Round is a Tortilla by Roseanne Greenfield Thong and illustrated by John Parra, like Golden Domes and Silver Lanterns: A Muslim Book of Colors by Hena Khan and illustrated by Mehrdokht Amini, presents a rich and intriguing culture (or religion) through universal concepts like colors and shapes. While the premise of these books is something simple, what they really offer readers is something as big as the world - or a piece of it, anyway.
Books like Round is a Tortilla and Golden Domes and Silver Lanterns: A Muslim Book of Colors are only as successful as their illustrations, the text working as a framework and the illustrations creating the story. While neither of these books have a true narrative, they have characters who are seen on every page.

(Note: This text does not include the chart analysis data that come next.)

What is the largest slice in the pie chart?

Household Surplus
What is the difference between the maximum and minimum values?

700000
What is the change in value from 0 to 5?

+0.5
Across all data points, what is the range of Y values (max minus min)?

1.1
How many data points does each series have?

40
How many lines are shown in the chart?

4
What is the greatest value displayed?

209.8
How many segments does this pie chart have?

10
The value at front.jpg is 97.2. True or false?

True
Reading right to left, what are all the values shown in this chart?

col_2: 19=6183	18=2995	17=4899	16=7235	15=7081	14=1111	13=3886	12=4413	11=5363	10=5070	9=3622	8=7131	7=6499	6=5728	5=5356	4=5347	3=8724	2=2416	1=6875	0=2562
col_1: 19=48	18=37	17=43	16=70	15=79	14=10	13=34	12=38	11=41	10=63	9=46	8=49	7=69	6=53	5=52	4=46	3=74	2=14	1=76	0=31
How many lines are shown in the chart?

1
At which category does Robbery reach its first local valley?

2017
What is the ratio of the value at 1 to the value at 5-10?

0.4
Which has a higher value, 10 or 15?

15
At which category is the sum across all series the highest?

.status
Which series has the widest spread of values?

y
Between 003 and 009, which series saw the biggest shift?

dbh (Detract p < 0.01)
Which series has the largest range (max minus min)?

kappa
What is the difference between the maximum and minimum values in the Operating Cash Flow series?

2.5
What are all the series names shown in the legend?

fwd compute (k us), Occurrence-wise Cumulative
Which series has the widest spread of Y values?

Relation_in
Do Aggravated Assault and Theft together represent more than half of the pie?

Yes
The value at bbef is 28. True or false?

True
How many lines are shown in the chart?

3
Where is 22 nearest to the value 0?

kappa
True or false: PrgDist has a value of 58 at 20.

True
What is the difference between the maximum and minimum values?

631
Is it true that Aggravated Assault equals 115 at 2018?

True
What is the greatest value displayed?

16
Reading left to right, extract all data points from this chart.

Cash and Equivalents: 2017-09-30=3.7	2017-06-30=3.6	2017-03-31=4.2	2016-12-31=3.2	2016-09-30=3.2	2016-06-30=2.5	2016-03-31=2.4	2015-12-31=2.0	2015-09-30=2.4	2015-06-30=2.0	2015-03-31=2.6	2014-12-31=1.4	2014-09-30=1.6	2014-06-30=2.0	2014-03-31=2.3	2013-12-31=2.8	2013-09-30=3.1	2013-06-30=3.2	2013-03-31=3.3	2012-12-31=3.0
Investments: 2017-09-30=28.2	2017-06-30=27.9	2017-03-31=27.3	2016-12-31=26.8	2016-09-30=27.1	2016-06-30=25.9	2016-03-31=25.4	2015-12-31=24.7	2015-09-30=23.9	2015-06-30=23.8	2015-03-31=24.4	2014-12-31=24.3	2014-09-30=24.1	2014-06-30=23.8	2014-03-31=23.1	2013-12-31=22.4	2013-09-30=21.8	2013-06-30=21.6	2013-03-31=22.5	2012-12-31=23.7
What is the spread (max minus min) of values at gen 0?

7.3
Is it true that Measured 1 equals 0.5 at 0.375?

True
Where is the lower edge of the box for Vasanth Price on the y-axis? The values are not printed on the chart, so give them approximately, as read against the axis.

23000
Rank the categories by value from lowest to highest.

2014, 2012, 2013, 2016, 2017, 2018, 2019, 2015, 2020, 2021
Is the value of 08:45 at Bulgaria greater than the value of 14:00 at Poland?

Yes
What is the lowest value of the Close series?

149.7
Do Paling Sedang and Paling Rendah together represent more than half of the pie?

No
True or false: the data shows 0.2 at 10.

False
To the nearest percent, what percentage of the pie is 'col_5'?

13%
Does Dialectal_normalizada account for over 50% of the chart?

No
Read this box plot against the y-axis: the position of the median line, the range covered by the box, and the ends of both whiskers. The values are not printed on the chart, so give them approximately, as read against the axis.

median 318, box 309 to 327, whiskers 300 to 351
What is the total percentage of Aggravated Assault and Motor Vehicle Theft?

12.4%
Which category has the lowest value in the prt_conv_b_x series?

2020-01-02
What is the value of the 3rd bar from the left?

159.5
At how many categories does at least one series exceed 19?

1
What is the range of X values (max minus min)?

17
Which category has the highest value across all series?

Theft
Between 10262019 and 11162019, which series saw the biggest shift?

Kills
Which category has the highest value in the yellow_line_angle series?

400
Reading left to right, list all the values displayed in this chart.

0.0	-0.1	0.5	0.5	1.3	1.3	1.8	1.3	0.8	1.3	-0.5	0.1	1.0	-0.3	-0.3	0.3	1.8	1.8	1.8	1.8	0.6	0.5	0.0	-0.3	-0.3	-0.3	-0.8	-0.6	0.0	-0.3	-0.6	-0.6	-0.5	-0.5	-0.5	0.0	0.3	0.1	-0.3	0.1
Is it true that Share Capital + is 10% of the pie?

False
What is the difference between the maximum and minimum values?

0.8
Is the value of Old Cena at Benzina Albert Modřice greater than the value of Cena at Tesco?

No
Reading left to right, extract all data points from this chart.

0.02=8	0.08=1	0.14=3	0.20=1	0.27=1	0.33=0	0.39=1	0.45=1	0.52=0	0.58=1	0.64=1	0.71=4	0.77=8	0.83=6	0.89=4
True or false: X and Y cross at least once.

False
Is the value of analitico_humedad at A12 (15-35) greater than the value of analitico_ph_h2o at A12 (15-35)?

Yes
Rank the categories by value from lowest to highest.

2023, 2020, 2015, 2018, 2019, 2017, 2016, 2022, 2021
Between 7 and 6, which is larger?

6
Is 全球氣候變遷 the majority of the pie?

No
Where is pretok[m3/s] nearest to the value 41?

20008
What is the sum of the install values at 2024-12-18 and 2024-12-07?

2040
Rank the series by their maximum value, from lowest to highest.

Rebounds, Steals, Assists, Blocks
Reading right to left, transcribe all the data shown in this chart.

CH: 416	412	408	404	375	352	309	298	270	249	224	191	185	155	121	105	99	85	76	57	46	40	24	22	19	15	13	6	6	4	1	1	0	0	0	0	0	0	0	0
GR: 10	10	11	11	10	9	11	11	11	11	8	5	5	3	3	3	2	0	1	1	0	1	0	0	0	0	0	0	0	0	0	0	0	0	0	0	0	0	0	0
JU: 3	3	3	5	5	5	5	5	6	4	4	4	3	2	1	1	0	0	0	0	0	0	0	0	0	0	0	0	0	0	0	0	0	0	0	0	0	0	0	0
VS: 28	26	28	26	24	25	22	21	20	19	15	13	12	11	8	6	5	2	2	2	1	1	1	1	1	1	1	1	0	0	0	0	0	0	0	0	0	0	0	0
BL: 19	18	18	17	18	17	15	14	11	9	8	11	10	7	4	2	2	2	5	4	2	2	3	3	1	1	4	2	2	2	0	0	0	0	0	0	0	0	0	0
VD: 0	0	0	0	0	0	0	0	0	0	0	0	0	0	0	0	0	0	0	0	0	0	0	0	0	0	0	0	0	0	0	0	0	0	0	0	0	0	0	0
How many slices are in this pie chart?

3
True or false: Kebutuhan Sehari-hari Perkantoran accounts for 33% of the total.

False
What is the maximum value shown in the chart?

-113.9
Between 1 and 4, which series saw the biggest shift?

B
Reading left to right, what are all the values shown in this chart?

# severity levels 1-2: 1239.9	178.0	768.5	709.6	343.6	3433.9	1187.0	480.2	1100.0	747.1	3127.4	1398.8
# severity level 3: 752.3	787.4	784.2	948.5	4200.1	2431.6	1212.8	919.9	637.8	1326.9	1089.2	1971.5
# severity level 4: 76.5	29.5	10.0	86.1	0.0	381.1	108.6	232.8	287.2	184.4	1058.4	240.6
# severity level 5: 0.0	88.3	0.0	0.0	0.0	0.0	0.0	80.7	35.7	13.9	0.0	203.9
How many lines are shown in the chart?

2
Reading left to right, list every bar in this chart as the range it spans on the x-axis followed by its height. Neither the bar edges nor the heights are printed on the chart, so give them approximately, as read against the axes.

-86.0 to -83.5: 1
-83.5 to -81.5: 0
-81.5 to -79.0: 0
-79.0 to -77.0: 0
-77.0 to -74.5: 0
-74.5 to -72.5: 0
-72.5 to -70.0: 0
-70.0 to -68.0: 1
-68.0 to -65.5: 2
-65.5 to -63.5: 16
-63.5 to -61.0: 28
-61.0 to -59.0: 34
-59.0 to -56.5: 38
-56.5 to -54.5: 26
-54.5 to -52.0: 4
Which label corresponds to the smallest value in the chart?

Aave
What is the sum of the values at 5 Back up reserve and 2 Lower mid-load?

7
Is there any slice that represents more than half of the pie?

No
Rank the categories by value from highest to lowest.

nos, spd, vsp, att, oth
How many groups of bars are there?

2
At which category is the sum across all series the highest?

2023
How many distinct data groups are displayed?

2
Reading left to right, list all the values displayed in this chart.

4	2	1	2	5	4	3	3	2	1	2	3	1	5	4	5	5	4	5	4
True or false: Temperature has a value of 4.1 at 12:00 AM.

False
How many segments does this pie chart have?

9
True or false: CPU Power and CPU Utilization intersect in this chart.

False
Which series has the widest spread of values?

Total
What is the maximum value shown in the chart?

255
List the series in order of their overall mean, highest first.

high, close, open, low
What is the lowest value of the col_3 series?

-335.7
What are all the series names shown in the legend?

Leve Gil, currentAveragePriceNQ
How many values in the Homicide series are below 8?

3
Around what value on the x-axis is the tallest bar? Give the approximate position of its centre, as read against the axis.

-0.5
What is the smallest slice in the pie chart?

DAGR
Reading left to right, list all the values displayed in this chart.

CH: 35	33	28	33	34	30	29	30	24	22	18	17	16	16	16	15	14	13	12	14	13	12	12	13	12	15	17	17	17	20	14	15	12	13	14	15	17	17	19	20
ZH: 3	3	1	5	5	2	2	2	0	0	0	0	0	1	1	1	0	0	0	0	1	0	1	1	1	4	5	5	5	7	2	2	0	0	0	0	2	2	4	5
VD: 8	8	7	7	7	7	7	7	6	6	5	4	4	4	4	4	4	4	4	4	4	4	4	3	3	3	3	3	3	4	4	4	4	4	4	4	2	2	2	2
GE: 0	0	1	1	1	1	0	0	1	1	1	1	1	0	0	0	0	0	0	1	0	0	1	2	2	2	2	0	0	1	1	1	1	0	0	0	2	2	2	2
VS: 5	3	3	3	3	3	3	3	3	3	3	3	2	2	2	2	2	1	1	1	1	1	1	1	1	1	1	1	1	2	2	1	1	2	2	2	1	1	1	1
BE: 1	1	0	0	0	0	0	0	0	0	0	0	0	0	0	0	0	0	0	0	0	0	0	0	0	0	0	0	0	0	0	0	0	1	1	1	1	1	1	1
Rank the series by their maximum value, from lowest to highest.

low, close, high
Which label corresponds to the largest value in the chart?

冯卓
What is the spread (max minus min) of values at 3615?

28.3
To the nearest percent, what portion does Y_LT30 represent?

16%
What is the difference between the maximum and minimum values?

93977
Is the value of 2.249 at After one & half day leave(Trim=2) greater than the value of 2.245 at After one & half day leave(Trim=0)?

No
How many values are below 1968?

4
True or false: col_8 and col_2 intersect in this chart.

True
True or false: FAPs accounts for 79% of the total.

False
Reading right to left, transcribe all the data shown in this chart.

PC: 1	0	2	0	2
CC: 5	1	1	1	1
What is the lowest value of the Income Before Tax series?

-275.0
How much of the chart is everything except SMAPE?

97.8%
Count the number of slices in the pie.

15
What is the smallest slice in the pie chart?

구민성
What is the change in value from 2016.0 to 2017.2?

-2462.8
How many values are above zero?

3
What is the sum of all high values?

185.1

John Parras's illustrations are as colorful as the Hispanic/Latino culture he brings to life and I have have to confess to working up quite an appetite reading about the paletas, sandia and quesadillas that made up the various shapes on display. Another fantastic aspect of Round is a Tortilla (and Golden Domes and Silver Lanterns: A Muslim Book of Colors) is the glossary at the back of the book.
Everyone buys (or gives) a color or shape concept book once or twice in their lives, so why not get something out of the ordinary that does double-duty, teaching shapes and world cultures at the same time like Round is a Tortilla!